By Liz Moyer
Investing.com -- Stocks rallied broadly on Tuesday after a holiday weekend in the U.S. as investors tried to put last week's rout in the rearview mirror.
The fear of a recession ahead continues to linger but investors were able to shake off the worst of it, pushing technology and other sectors higher to start the week. Generally, there is support for another interest rate hike by the Federal Reserve next month in the neighborhood of 50 to 75 basis points, according to Richmond Fed President Tom Barkin. That would match last week's 75 basis point hike as the central bank tries to tame inflation.
There will be more interest rate/recession talk this week as a series of speakers from the Fed make public appearances, including Chair Jerome Powell himself, when he makes his periodic appearance in Congress to talk about the state of the economy.
Earnings season has wound down for the most part ahead of the July 4th holiday in a couple of weeks. Until then, only a trickle of reports are due out. But the spigot opens once again in July, and investors will be listening to what executives say about the second half of the year.
Already on Tuesday, Target (NYSE:TGT) shares got a lift when the retailer's CEO appeared on a panel at the Economic Club of New York to say it sees a strong second half.
Target and other retailers will be competing with e-commerce giant Amazon.com (NASDAQ:AMZN) next month when it launches its Prime Day annual sale-a-thon.
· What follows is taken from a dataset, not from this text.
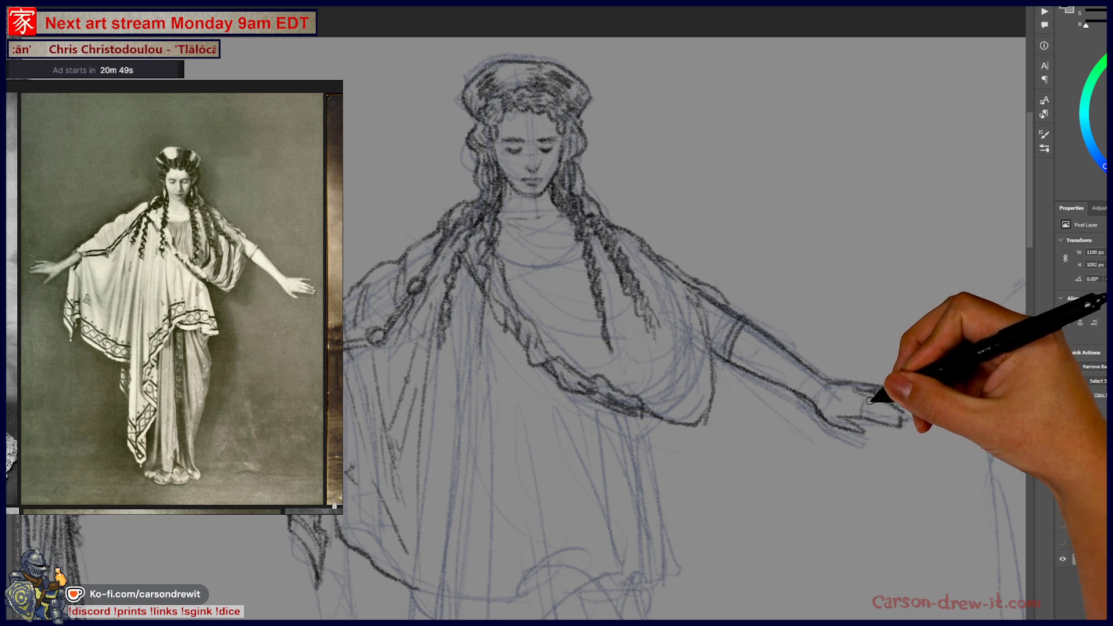
pyautogui.moveTo(882, 413); pyautogui.dragTo(869, 399)
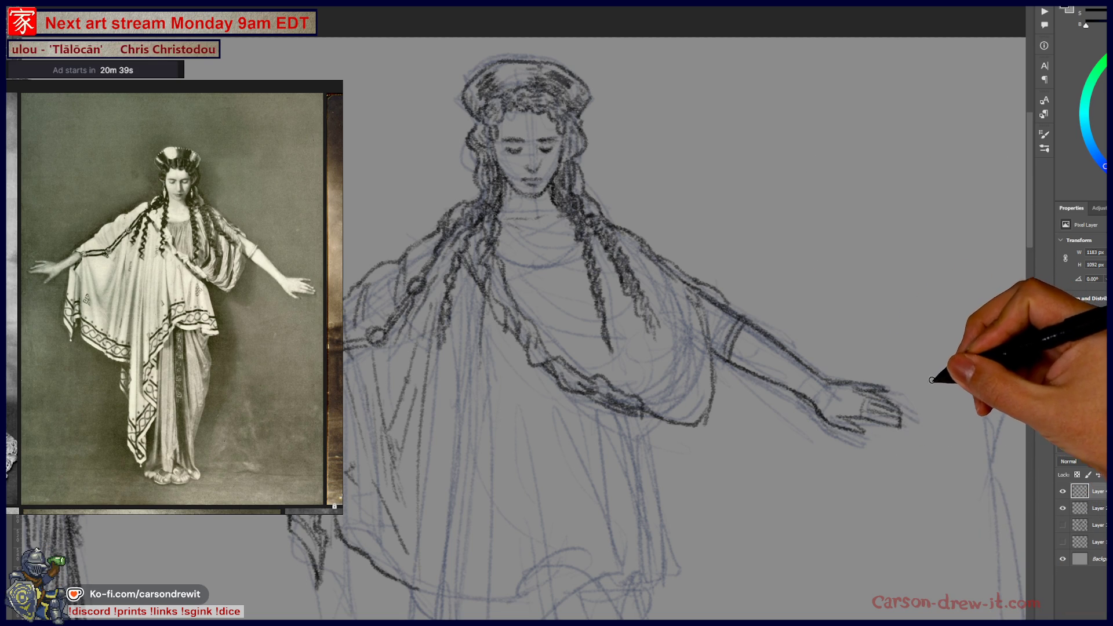
pyautogui.moveTo(939, 397); pyautogui.dragTo(937, 408)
Here are three things that could affect markets tomorrow:
1. KB Home earnings
Home builder KB Home (NYSE:KBH) reports earnings on Wednesday. Analysts expect it to report $2.04 in earnings per share on revenue of $1.6 billion.
2. Winnebego earnings
For those with a home-away-from-home, Winnebago Industries Inc (NYSE:WGO) also reports earnings tomorrow. The RV maker is expected to report earnings of $2.96 a share on revenue of $1.2 billion.
3. Powell testimony
Fed Chair Jerome Powell will testify about the state of the economy in the Senate on Wednesday, beginning at 9:30 AM ET. Analysts expect he will be questioned extensively about inflation, economic policy and the decision to raise rates by 75 basis points.